Jack Welch, Former CEO of General Electric

Jack Welch was CEO of General Electric for 20 years, beginning his tenure in the midst of 1981’s tough economic conditions and leading the company to enormous growth. An author, husband and father of four, Welch, along with his wife, Suzy, is a leadership guru whose viewpoint is routinely requested by companies and business students.

Jack Welch’s Early Days

John Francis Welch, Jr. was born on November 19, 1935, in Salem, Massachusetts, to a railroad conductor, John, and Grace, a housewife. Welch played hockey as a youth and claims that he would have tried to become a professional hockey player if he had not gone into business. He earned a B.S. in chemical engineering from the University of Massachusetts and an M.S. and PhD from the University of Illinois.

Welch credits his mother with much of his confidence and hardworking attitude, which have prevailed in spite of a stutter and his often emotional approach to business. In a 2005 interview with CNN, Welch described an episode after a losing hockey game. Welch, the team captain, threw his hockey stick across the ice and skulked into the locker room. “The guys were coming in getting undressed and a lady in a print dress comes charging in…and she grabs me by the shirt and says: ‘You punk. If you don’t know how to lose you shouldn’t play the game.’…[It] was a great learning lesson. People say to me you have to lose don’t you. And I say yea, but I know how to do it. You get up off the floor and you get at the next one.”

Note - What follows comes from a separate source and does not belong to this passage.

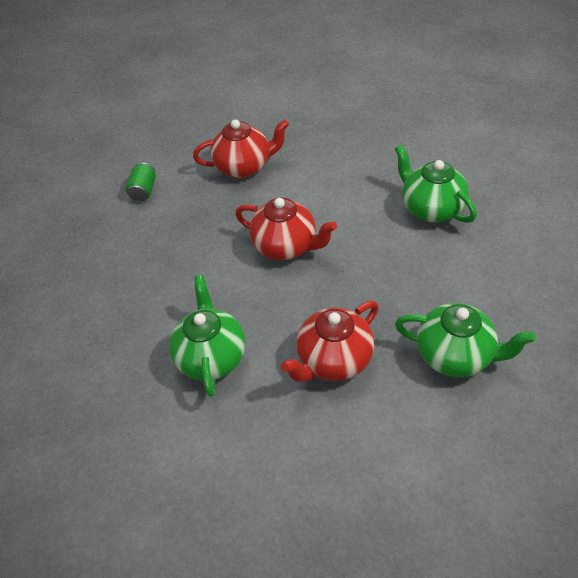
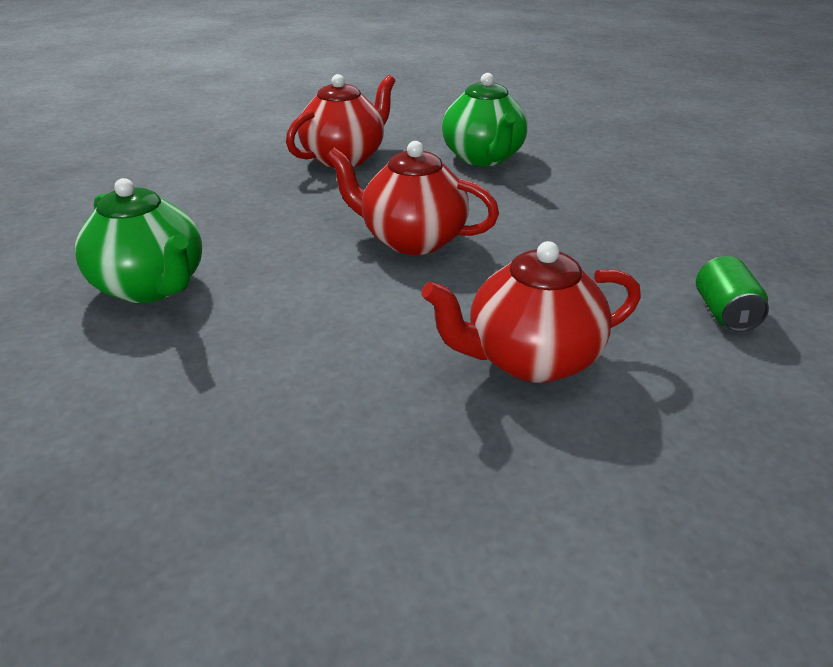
camera: 170 degrees right, 15 degrees down
green teapot [395,303,536,377] -> none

In 1960, he began working for GE as an engineer and became vice president by 1972, Vice Chairman in 1979 and Chairman and CEO in 1981.

Sources in this Story

Welch’s Notable Accomplishments

At the helm of General Electric, Jack Welch grew the company substantially. Over the course of 20 years, he helped to increase the value of the company “from $13 billion to several hundred billion,” according to a biography of Welch on the GE Web site. Looking back on Welch’s tenure, GE credits Welch’s success to his dismissal of “bureaucracy and archaic business ways.” He had a hands-off approach to upper management and “ran GE like a small dynamic business.”

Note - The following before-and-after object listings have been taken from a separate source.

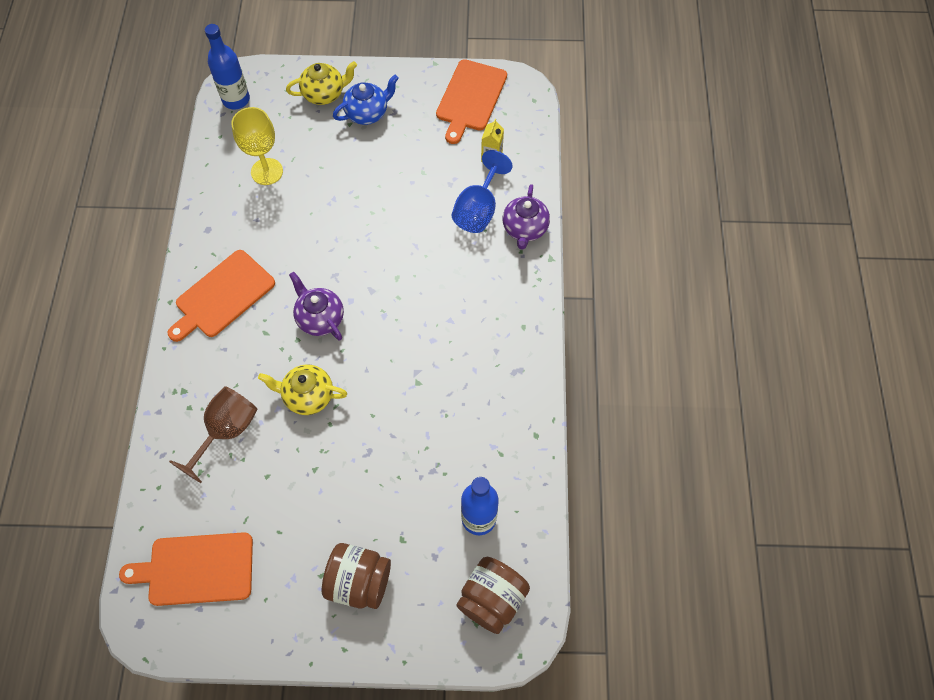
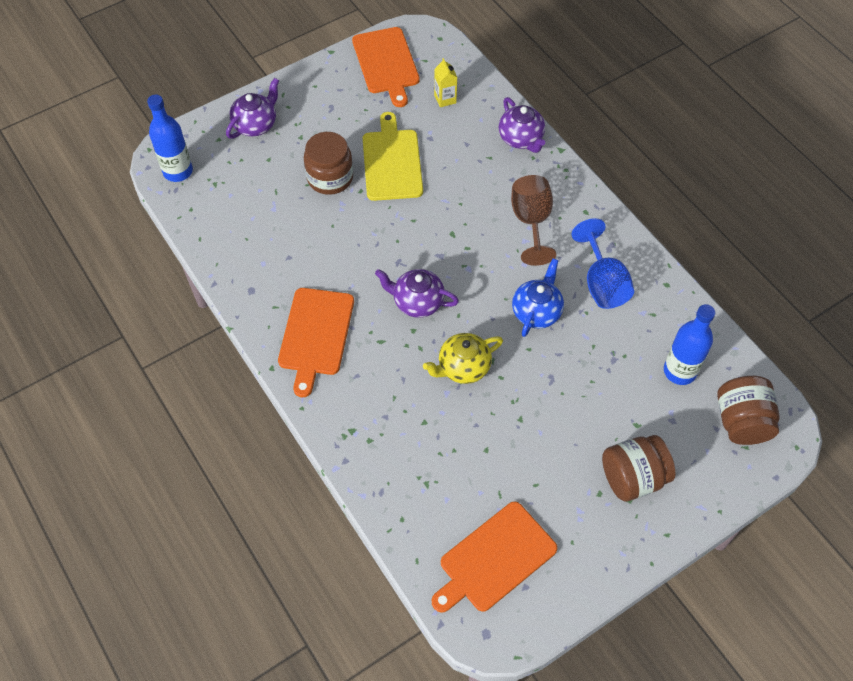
camera: 35 degrees left, 5 degrees down
brown goblet [169,386,258,483] -> brown goblet moved to [511,175,556,266]
yellow goblet [231,107,283,185] -> none
yellow teapot [286,61,357,105] -> purple teapot [226,78,279,139]
blue teapot [333,75,399,125] -> blue teapot moved to [512,259,564,337]
blue goblet [452,150,513,233] -> blue goblet moved to [572,218,634,309]
none -> brown jar [304,132,353,195]
none -> yellow cutting board [363,112,423,201]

Under Welch, GE acquired several new businesses and grew its financial arm, GE Capital. It branched into several sectors, including technology, finance, media, consumer electronics, health care and energy.

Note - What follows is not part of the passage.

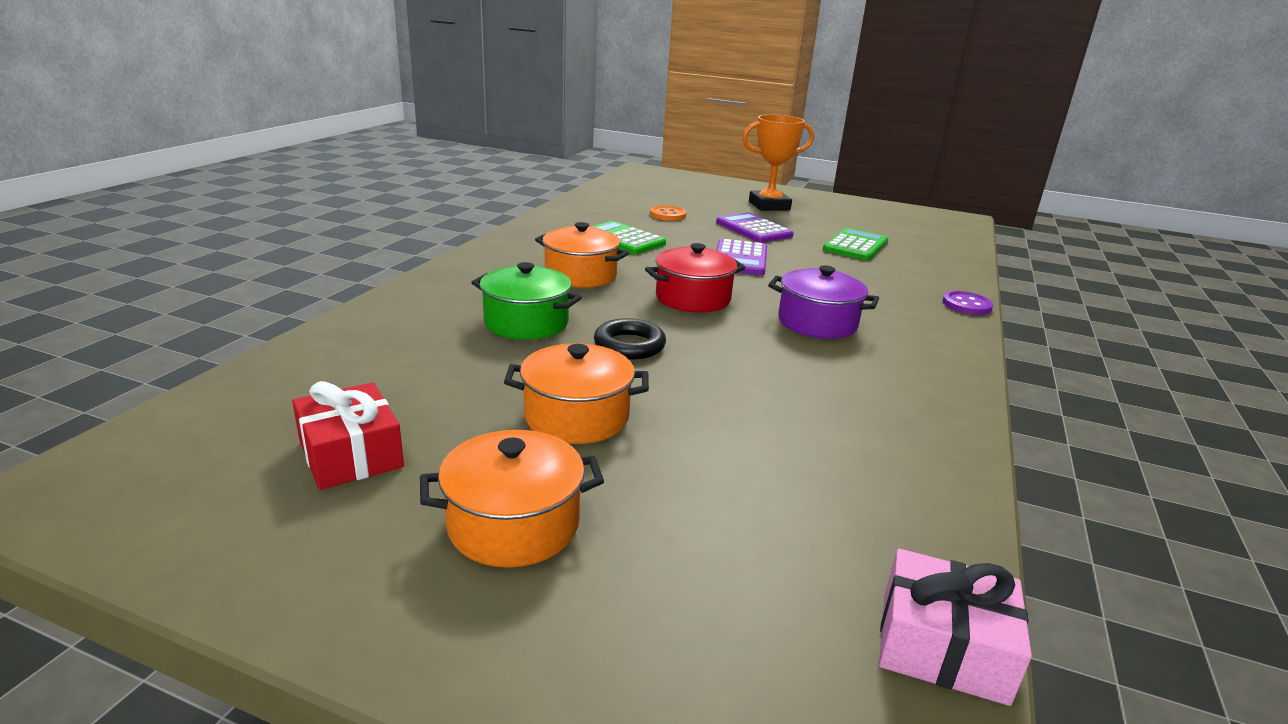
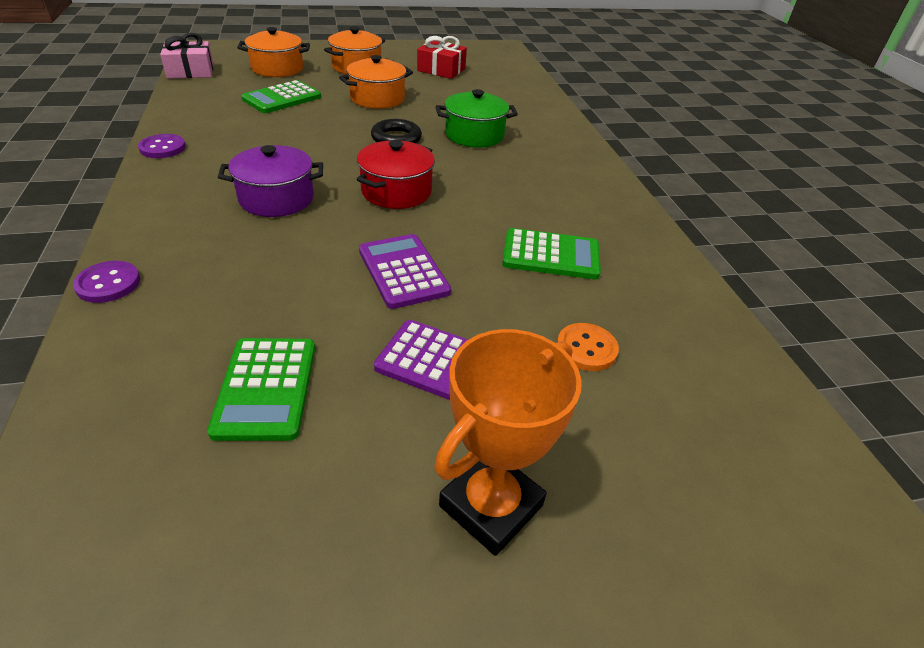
camera: 145 degrees right, 15 degrees up
orange pot [535,222,629,288] -> orange pot moved to [237,27,310,77]
none -> purple button [138,134,186,158]
none -> green calculator [241,80,321,113]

Welch wrote the book “Winning” with his wife, Suzy, in 2005, and has developed the philosophy of that book into a wider viewpoint conveyed through the couple’s articles for magazines like BusinessWeek and in lectures.

The Welches’ had a web site, The Welch Way, which was named for their syndicated weekly newspaper and magazine column; on the site, Jack and Suzy Welch imparted a down-to-earth, candid and humanized approach to business, whether the subject is hiring, firing or mergers and acquisitions. He then developed an online leadership institute with Strayer University, called the Jack Welch Management Institute.

The Man and his Work

The Rest of the Story

When the financial situation took a sharp turn for the worse in late September 2008, Jack Welch expressed his concern for what he saw as “one hell of a deep downturn” for the U.S. economy. At the World Business Forum on September 20, Welch said he had changed his mind about how grave the economic situation was: the first quarter of 2009 will be “brutal,” Welch said, adding that “[t]here is no credit available.”

He is currently Executive Chairman of the Jack Welch Management Institute and recently taught at the Massachusetts Institute of Technology’s Sloan School of Management.